# /proc das virtuelle FileSystem



## Thomas Darimont (20. März 2006)

Hallo!

http://www-128.ibm.com/developerworks/linux/library/l-proc.html

gruss Tom


----------



## Dennis Wronka (20. März 2006)

Allen Interessierten sei gesagt, dass der Text der sich hinter dem Link verbirgt Englisch ist, aber immerhin von IBM, was Gutes vermuten laesst.
Weiterhin moechte ich darauf hinweisen, dass /proc theoretisch durch /sys abgeloest werden soll, was aber praktisch so gut wie unmoeglich sein wird.


----------



## RedWing (21. März 2006)

Hallo,

Wenn man sich mehr hintergründiges Wissen aneignen möchte
eignet sich OReillys Device Drivers(auch als Open Book zu haben. Kann man aber nur auf 
Englisch genießen ).

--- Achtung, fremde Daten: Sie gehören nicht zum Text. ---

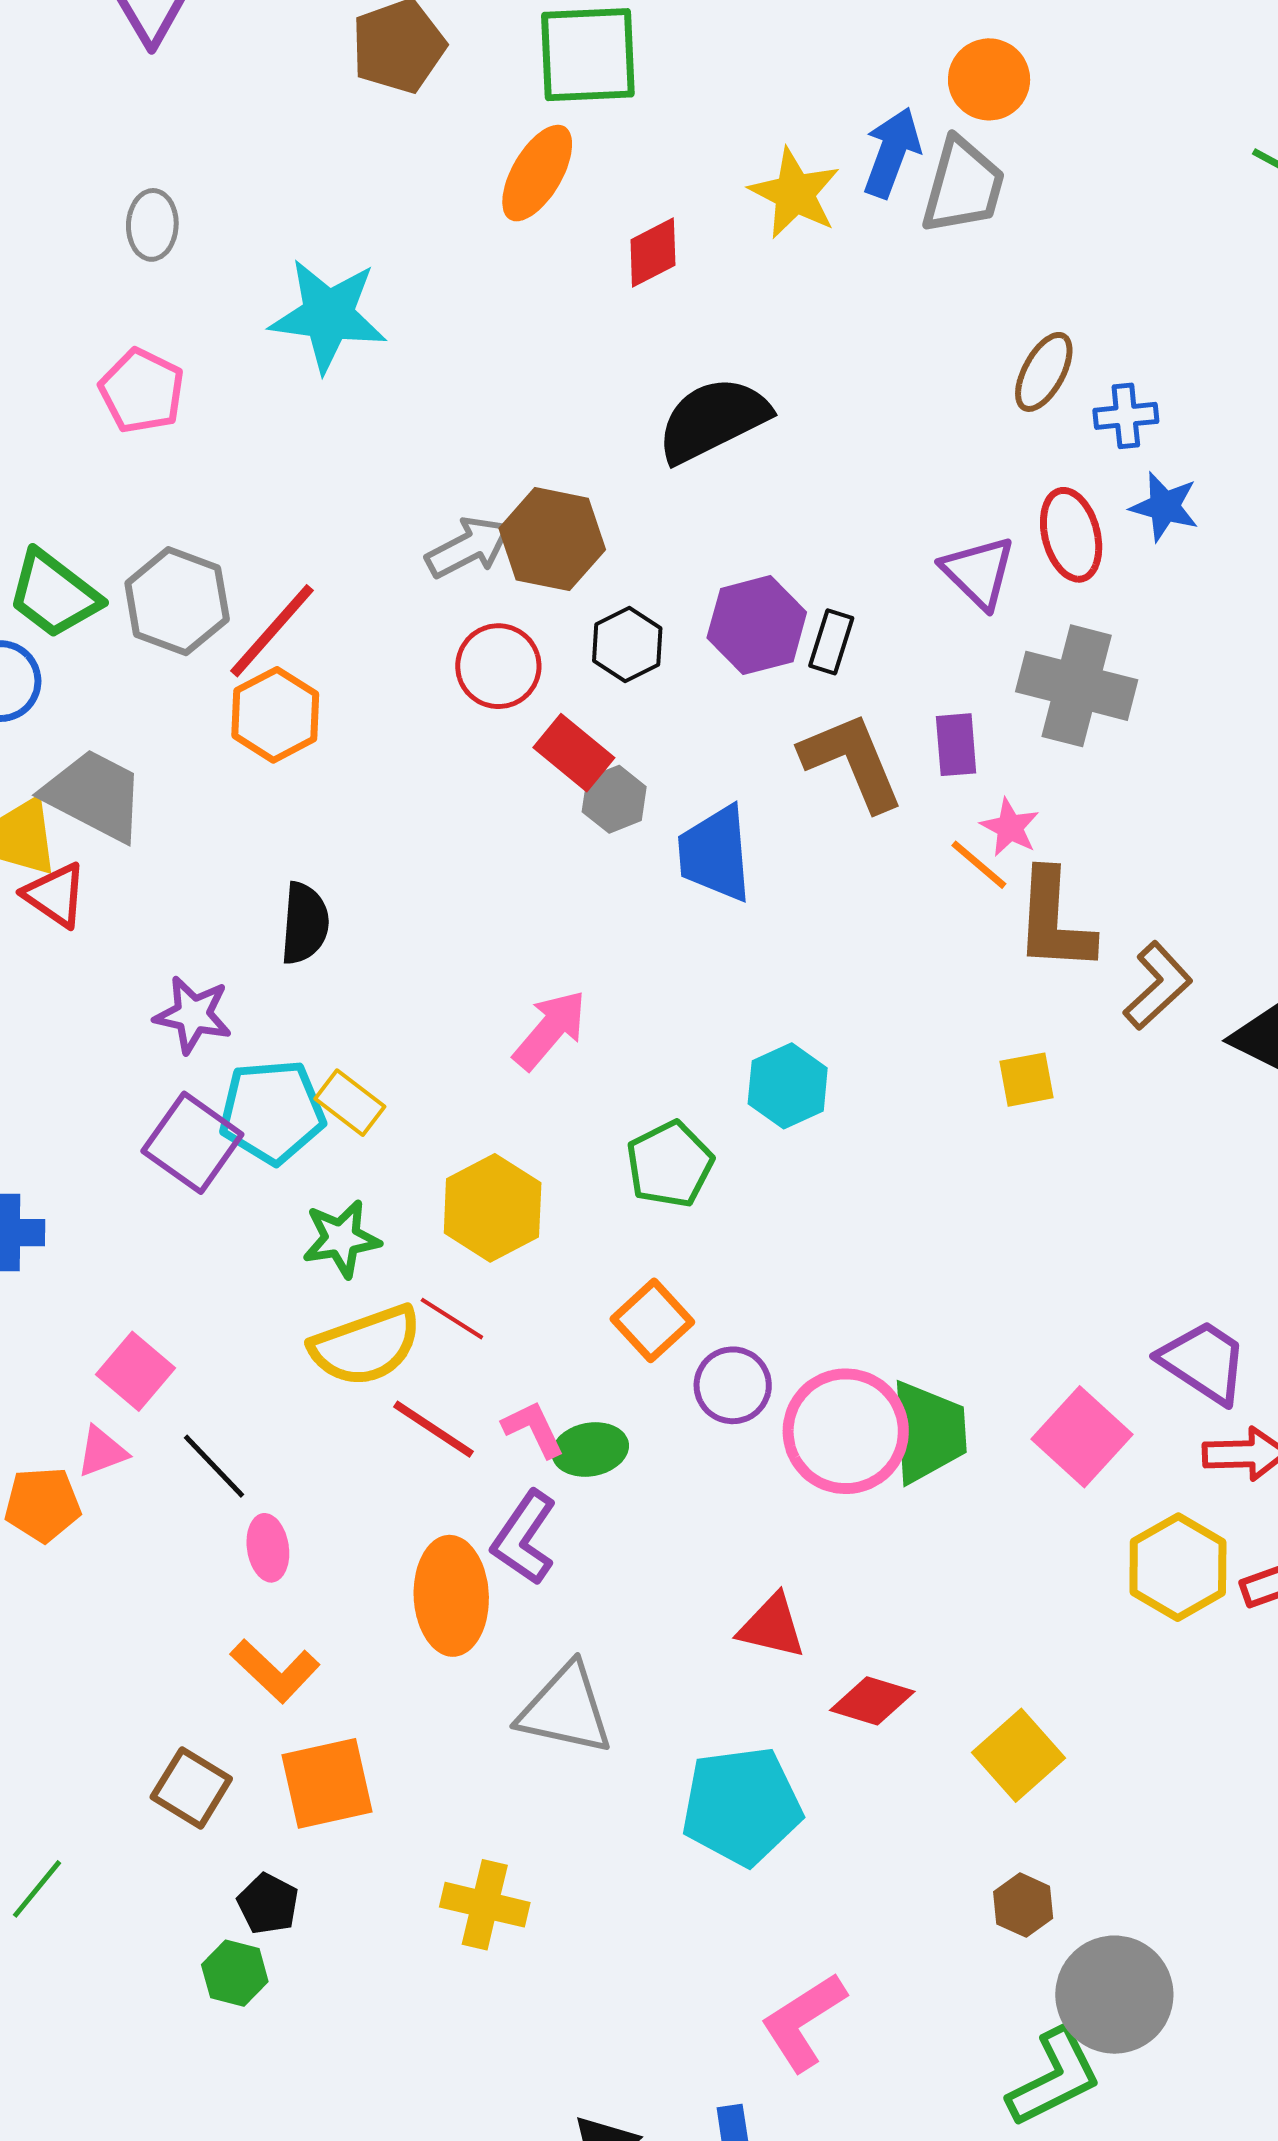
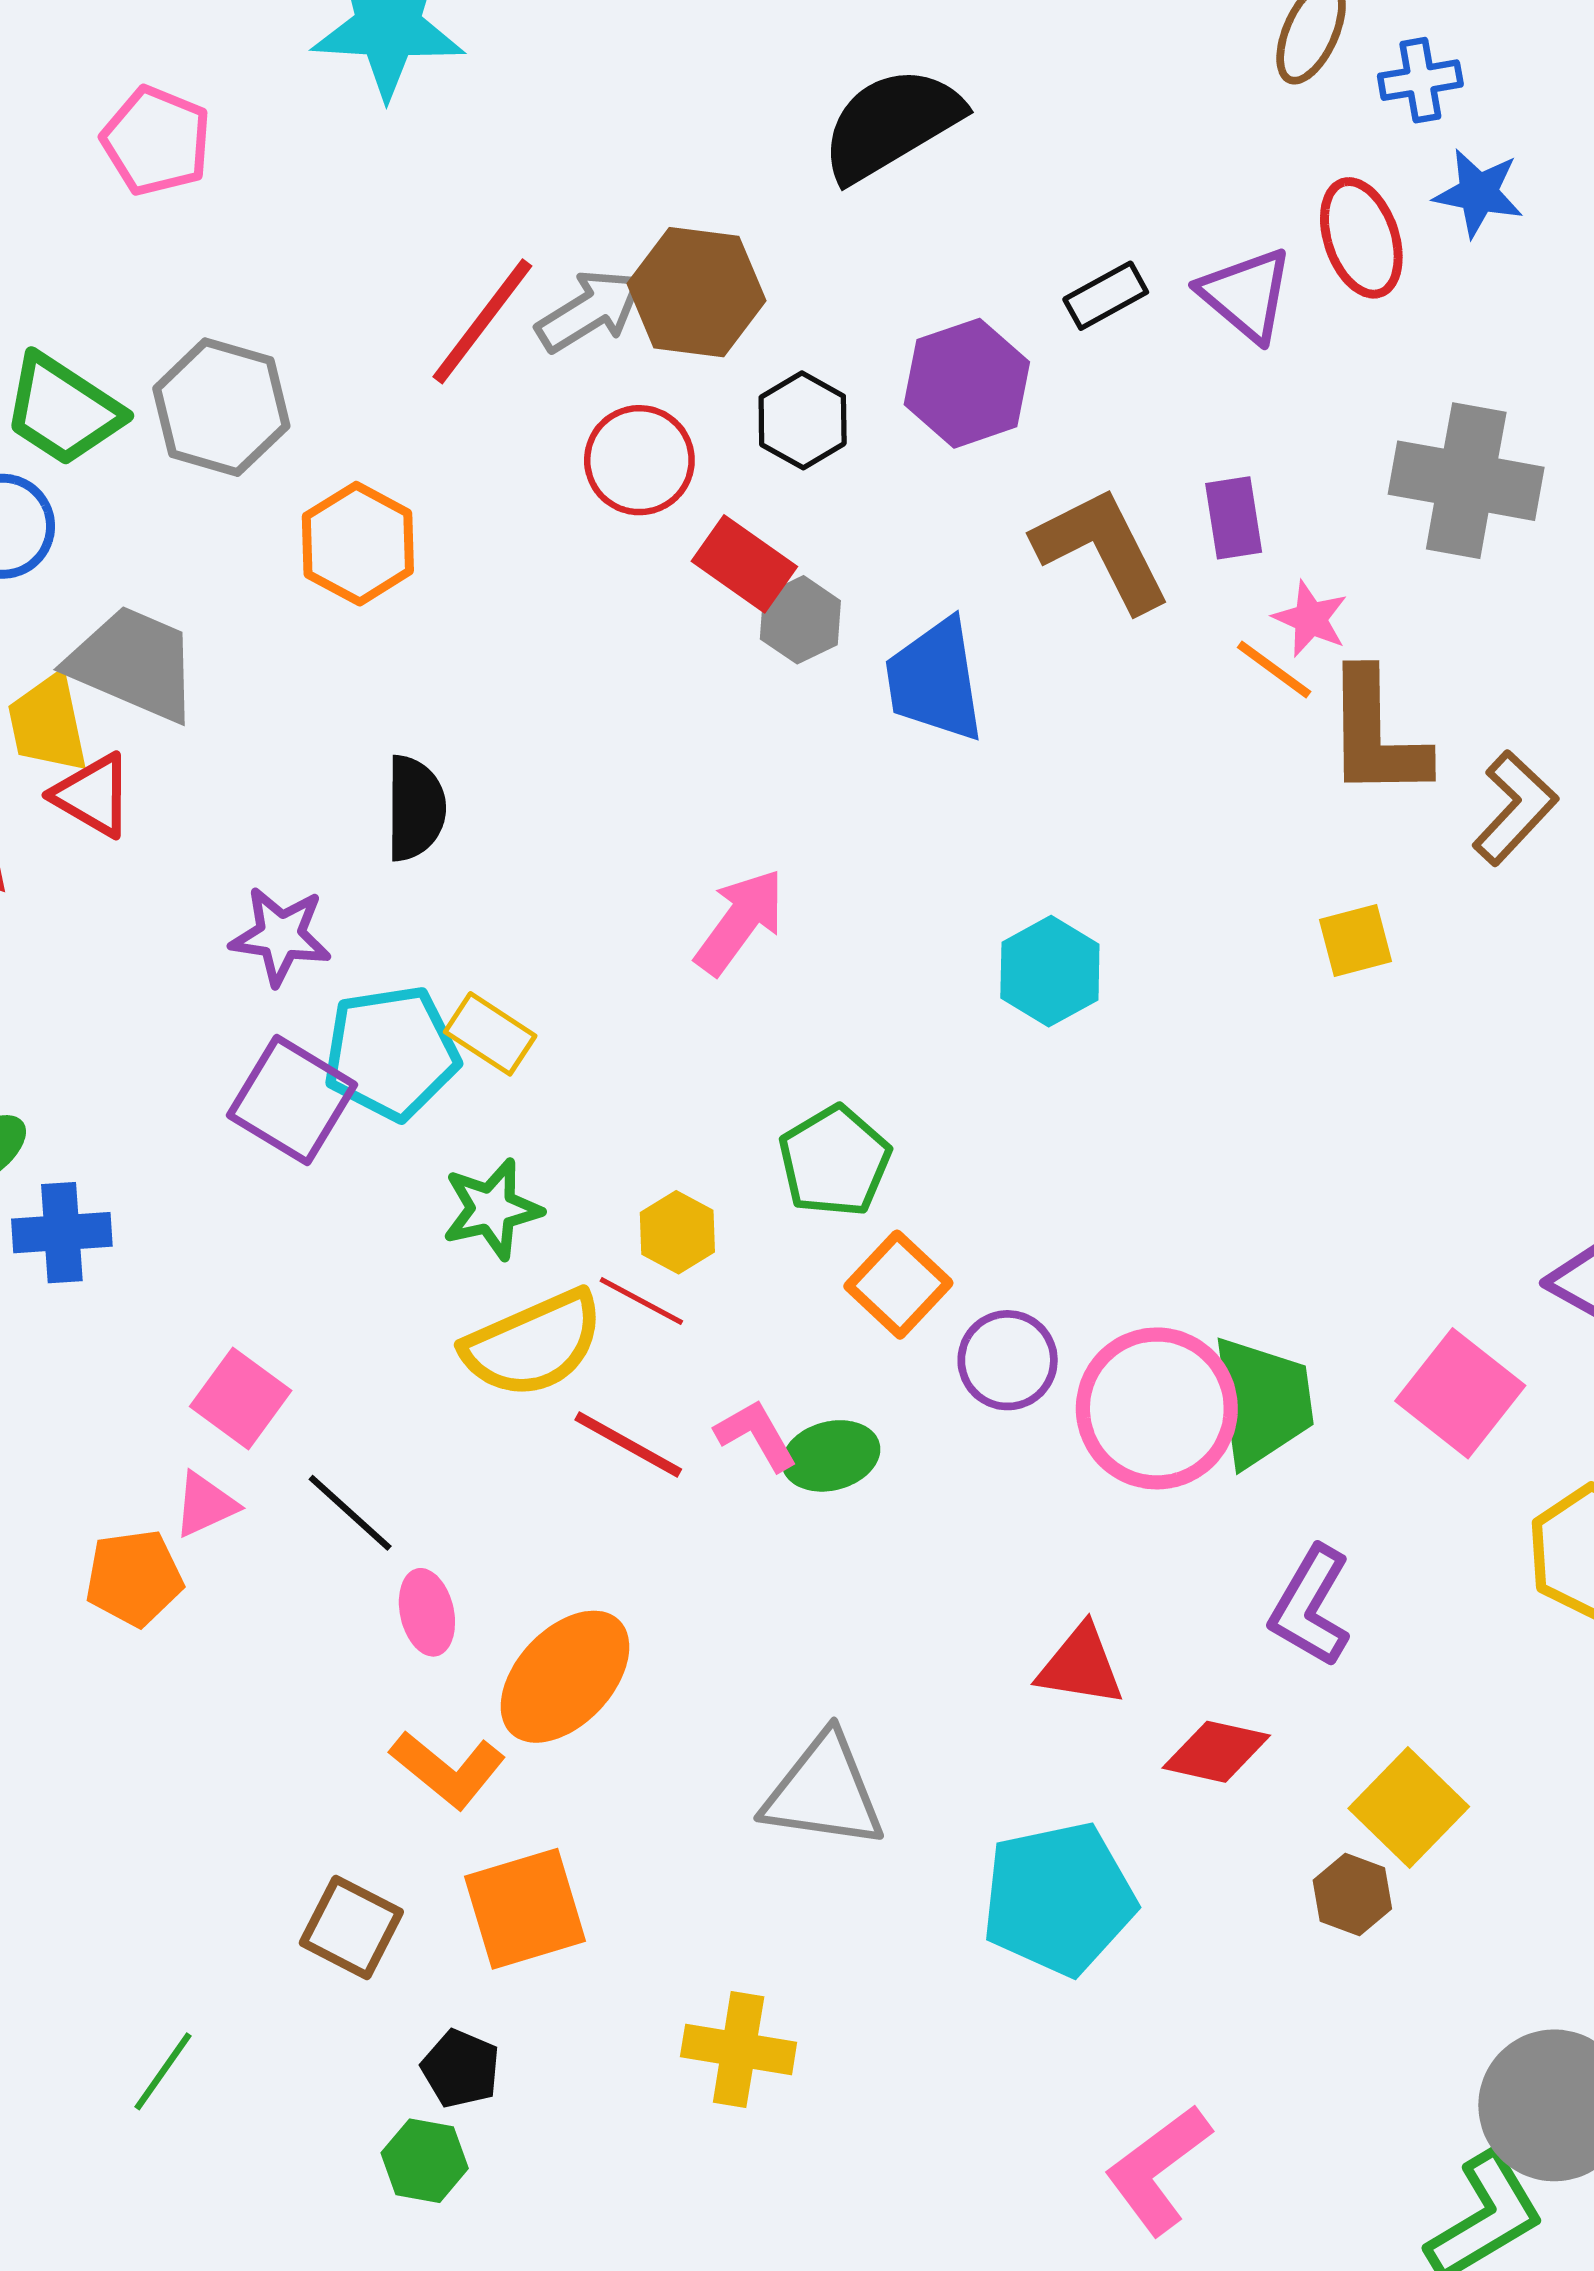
red line: (272, 631) -> (482, 321), moved
black rectangle: (831, 642) -> (1106, 296), moved, turned 48
gray cross: (1077, 686) -> (1466, 481), moved
green pentagon: (670, 1164) -> (835, 1161), moved
yellow hexagon: (493, 1208) -> (677, 1232), moved, size x0.6
purple L-shape: (524, 1538) -> (1311, 1606), moved
orange ellipse: (451, 1596) -> (565, 1677), moved, turned 50
brown hexagon: (1023, 1905) -> (1352, 1895), moved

Und wer was alternatives 
auf Deutsch sucht (die Übersetzung von OReilly kann man leider nur mit
ausreichend bezeichnen, ausserdem behandelt das Buch in der aktuellen
Ausgabe leider nur den Kernel 2.4), dem sei das Buch:
http://ezs.kr.hsnr.de/TreiberBuch/html/
empfohlen.

In diesen Büchern wird das /proc Verzeichniss ausreichend behandelt,
mit Sequence File und Single File Zugriff, einfachen Lese und 
Schreibezugriffen, etc...

Gruß

RedWing


----------